Copy out each of the rows below word for word, keeping every line as it is.

RECORDED INFORMATION.
▶

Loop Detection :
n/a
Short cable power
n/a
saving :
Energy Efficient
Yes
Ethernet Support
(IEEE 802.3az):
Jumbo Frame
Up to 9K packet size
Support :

◀

WRITTEN RESPONSE.
Loop Detection :
n/a
Short cable power
n/a
saving :
Energy Efficient
Yes
Ethernet Support
(IEEE 802.3az):
Jumbo Frame
Up to 9K packet size
Support :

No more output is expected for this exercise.